(Stored data)
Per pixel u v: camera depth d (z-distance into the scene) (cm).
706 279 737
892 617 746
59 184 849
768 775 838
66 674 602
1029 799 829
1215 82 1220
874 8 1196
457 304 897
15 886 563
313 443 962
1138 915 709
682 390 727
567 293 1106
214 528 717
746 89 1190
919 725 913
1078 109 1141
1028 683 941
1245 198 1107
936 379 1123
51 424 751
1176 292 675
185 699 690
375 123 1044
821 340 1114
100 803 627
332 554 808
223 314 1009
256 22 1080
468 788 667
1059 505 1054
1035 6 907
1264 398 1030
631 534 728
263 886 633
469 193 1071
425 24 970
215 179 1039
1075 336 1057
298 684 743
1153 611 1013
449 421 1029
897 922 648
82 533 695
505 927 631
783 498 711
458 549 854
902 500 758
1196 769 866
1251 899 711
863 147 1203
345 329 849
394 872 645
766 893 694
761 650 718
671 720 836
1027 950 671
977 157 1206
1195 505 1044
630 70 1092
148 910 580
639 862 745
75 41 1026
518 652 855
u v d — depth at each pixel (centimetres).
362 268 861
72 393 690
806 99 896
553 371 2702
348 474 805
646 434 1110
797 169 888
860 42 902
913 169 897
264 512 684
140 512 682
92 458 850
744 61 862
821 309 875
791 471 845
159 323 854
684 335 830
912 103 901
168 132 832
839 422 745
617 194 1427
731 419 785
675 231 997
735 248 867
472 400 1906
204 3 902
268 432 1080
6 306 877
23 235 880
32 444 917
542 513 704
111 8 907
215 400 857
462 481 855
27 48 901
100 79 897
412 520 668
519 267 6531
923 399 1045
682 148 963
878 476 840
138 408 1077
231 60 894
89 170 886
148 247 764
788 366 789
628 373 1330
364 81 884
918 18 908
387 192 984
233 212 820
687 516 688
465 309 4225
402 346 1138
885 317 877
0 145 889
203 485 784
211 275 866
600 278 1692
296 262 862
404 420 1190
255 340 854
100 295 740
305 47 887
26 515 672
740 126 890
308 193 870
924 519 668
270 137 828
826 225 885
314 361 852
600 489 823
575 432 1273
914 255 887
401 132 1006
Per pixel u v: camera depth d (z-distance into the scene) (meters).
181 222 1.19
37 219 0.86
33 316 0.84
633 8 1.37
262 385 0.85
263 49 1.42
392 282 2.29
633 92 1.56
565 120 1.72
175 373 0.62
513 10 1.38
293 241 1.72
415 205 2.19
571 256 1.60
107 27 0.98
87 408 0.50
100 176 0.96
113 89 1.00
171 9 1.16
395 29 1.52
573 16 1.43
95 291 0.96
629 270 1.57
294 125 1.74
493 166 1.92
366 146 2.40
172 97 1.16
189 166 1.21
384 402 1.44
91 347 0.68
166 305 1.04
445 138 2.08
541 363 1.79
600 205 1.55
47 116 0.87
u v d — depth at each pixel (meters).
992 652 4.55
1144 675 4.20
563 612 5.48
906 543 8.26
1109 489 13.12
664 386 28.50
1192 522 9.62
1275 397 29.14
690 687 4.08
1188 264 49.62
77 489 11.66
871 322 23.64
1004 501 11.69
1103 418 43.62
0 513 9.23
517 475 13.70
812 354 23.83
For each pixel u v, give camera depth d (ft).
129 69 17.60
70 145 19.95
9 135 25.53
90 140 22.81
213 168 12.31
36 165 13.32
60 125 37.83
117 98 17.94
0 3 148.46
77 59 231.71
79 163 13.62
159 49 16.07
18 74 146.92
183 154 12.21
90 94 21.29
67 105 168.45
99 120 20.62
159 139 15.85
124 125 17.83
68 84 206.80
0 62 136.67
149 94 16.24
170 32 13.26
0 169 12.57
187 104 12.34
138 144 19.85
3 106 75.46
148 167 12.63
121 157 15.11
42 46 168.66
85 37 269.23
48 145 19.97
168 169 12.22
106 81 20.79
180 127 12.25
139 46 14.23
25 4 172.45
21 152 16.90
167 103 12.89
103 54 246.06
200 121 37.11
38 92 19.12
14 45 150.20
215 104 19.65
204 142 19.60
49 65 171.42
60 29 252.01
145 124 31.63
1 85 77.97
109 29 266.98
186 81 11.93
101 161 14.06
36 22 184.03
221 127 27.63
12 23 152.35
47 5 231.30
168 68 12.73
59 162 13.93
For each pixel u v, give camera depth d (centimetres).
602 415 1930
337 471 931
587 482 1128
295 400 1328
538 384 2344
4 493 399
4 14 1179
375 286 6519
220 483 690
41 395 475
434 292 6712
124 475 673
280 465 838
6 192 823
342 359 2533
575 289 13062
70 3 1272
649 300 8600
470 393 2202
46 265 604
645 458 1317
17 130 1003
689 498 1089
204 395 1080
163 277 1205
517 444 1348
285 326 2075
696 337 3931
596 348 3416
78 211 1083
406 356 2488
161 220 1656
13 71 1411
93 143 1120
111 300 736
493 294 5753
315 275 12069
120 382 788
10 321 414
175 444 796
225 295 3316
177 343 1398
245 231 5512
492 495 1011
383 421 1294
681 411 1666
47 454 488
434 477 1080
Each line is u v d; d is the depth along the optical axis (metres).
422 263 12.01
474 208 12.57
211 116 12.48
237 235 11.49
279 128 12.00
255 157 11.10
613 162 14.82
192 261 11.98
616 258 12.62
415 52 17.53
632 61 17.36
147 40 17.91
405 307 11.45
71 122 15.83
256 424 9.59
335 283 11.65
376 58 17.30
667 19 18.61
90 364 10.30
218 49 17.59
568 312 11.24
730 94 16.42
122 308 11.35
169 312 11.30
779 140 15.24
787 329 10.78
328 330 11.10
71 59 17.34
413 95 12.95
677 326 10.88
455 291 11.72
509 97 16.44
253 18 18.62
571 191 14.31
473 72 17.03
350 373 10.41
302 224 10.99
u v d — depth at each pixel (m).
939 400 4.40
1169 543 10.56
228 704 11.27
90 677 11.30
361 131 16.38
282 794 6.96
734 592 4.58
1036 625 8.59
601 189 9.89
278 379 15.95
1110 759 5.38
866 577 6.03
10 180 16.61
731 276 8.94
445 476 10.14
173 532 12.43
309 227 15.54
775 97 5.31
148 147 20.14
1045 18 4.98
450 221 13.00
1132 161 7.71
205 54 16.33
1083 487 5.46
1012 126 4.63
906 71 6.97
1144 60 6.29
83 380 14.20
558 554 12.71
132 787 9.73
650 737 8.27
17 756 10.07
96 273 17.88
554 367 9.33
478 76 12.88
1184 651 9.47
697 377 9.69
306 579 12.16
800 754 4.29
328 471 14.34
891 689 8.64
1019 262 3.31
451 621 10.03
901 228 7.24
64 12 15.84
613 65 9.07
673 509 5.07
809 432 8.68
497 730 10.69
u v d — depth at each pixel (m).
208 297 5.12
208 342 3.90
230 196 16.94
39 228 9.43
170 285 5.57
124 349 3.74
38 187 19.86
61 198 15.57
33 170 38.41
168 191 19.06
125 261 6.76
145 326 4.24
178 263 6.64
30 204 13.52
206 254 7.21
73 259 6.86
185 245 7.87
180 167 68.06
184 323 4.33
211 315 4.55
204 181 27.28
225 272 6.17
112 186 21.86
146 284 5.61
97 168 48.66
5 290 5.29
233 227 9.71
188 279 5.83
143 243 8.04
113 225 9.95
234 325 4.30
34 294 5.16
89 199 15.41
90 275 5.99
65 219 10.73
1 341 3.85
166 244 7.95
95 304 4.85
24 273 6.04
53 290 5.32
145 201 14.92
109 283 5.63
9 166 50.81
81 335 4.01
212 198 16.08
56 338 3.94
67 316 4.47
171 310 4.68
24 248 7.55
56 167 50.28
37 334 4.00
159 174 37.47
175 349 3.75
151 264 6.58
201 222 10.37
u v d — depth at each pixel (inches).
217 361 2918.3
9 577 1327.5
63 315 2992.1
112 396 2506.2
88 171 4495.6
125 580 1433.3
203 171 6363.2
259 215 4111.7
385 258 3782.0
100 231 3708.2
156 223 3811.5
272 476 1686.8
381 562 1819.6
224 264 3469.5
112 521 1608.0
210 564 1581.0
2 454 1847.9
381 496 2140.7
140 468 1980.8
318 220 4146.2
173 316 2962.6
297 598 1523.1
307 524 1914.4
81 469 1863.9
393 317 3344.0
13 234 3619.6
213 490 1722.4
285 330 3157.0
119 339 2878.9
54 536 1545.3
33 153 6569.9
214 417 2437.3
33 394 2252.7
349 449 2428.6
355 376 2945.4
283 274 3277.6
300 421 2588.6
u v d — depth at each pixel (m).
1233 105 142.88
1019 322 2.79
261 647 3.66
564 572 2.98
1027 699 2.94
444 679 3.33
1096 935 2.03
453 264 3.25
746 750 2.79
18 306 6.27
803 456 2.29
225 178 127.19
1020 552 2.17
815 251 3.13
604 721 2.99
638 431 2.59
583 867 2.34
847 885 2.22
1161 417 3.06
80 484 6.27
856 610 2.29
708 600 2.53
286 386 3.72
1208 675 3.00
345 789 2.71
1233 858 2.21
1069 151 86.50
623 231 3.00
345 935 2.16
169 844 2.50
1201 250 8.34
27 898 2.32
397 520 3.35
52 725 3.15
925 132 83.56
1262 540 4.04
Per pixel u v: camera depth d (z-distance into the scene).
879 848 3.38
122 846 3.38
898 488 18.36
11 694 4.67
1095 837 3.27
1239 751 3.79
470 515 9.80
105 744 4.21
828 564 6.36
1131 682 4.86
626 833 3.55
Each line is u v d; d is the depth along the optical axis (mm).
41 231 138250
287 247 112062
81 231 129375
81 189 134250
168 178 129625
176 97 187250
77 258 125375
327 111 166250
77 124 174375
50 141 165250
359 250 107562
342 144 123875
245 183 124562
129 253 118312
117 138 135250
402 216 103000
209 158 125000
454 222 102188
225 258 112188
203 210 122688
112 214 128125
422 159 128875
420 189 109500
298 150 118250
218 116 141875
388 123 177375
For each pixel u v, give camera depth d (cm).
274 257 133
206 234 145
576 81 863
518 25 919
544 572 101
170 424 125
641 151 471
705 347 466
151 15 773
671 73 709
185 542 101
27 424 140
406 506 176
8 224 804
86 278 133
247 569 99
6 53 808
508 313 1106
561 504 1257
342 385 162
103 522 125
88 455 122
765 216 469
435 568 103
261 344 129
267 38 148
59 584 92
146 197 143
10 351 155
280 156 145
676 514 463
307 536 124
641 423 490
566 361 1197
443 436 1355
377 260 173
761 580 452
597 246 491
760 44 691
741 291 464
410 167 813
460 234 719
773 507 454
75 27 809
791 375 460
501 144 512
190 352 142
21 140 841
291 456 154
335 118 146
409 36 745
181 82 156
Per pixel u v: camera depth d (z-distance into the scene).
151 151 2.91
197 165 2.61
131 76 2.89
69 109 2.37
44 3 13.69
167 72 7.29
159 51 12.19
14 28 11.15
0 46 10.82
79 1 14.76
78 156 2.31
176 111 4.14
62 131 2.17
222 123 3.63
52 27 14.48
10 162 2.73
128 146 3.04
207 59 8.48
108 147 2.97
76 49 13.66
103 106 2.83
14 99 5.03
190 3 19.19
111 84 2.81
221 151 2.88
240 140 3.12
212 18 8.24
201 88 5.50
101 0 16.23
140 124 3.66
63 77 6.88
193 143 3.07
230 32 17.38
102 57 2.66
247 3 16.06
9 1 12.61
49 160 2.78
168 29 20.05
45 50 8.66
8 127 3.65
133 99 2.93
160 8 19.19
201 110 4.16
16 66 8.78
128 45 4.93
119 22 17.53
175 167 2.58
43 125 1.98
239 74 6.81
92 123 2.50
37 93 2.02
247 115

• Exercise aim
Once you find the line with "173 532 12.43" above, print it and every line after it up to and including the line with "800 754 4.29", exactly as written and nothing else.

• Task response
173 532 12.43
309 227 15.54
775 97 5.31
148 147 20.14
1045 18 4.98
450 221 13.00
1132 161 7.71
205 54 16.33
1083 487 5.46
1012 126 4.63
906 71 6.97
1144 60 6.29
83 380 14.20
558 554 12.71
132 787 9.73
650 737 8.27
17 756 10.07
96 273 17.88
554 367 9.33
478 76 12.88
1184 651 9.47
697 377 9.69
306 579 12.16
800 754 4.29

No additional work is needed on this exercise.